Quién nos iba a decir, hace un año y medio, que hoy estaría todo el planeta disputando una Champions League de vacunas. Porque de eso se trata el asunto: de un campeonato de supervivencia. Desde que se asumió que la COVID-19 había llegado para quedarse, la vacuna se presentó como el arma de defensa más esperanzadora. Entonces las empresas farmacéuticas se calzaron la ropa deportiva, botas de tacos incluidas, para ser las primeras en fabricar el antídoto que nos librara de esta pandemia.

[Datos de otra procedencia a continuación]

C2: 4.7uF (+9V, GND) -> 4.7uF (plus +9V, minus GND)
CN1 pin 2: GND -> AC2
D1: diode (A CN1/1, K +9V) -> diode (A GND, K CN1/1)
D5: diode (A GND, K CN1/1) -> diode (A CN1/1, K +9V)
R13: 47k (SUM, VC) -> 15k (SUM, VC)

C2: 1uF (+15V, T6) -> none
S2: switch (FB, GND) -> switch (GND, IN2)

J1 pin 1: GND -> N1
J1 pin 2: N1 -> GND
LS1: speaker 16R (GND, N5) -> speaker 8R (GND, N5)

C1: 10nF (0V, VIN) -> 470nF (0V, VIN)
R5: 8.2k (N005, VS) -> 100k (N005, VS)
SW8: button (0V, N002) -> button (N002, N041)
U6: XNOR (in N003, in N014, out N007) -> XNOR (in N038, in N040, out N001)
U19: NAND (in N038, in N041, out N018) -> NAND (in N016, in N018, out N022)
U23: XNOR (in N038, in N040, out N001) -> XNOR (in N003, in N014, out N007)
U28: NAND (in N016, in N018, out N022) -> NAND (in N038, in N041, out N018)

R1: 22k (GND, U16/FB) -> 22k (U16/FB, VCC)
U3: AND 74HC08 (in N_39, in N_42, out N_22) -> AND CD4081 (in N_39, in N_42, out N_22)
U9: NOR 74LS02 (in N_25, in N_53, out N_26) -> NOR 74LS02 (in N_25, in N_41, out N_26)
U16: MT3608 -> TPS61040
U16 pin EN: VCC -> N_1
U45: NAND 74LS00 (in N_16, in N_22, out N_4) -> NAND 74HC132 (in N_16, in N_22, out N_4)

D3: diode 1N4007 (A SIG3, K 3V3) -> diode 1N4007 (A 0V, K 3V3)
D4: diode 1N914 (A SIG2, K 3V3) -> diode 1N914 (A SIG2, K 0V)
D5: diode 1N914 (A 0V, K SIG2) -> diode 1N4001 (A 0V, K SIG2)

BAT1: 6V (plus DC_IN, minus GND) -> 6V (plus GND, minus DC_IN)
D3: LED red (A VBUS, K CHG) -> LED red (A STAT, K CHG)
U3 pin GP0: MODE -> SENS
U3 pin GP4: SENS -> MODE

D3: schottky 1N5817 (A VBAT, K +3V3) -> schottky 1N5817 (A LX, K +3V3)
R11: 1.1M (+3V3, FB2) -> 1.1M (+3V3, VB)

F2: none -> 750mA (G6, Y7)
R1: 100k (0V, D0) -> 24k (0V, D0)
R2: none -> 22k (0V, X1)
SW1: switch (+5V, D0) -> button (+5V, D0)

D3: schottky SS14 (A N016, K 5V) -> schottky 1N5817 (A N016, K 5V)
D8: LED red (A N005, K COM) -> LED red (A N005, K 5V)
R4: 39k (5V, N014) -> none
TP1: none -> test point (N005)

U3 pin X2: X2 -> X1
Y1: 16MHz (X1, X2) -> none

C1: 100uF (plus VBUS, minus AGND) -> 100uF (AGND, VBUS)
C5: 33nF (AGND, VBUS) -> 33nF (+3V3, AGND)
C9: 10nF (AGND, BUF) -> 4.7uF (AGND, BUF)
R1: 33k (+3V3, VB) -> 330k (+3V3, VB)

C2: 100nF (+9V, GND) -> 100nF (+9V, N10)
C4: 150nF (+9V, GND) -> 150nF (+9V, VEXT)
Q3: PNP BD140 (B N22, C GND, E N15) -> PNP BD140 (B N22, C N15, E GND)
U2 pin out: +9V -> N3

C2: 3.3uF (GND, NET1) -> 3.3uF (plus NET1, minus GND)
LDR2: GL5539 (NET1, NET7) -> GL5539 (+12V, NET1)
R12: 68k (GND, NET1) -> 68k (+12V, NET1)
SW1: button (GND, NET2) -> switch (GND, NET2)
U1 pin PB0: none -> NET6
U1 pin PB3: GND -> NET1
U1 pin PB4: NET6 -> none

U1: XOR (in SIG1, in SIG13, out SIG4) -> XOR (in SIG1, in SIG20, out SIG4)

Luego hubo que correr la banda para ser los primeros en producir las vacunas, y los países más avispados pisaron área para comprarlas antes que nadie en lotes masivos. Y así, entre comentarios sobre las hazañas de Messi, Benzema o Luis Suárez, no faltará nunca la charla sobre esta Liga alternativa, más integradora incluso que la del fútbol: ¿Vas por la primera dosis o por la segunda? ¿AstraZeneca, Pfizer o Moderna? ¿Con efectos secundarios o sin ellos?

Antes de que llegaran las vacunas llegó su vocabulario. Hace tiempo que sabemos qué son el SARS-COV-2, los trajes EPI o las nuevas cepas. Y así las cosas, el feligrés de taberna no dejará de hablar con solvencia, mientras mete el tenedor a las gambitas a la plancha, de conceptos como covinazis, inmunodeprimido, los vacunajetas, los negacionistas o la inmunidad de rebaño. Hoy somos virológicamente más sabios, y hablamos con tanta cercanía de los virus como de los goles que metía Cristiano Ronaldo con el Real Madrid. Pero tener 40 millones de epidemiólogos en España no me inspira confianza. Yo prefiero aquellos tiempos en los que no sabíamos distinguir un virus de una bacteria, cuando para combatir la tos seca, la fiebre o el dolor de garganta confiábamos nuestro bienestar a un inofensivo paracetamol. Cuanto antes nos vacunen a todos, antes podremos recuperar la saludable ignorancia en virus propia de torneos más felices.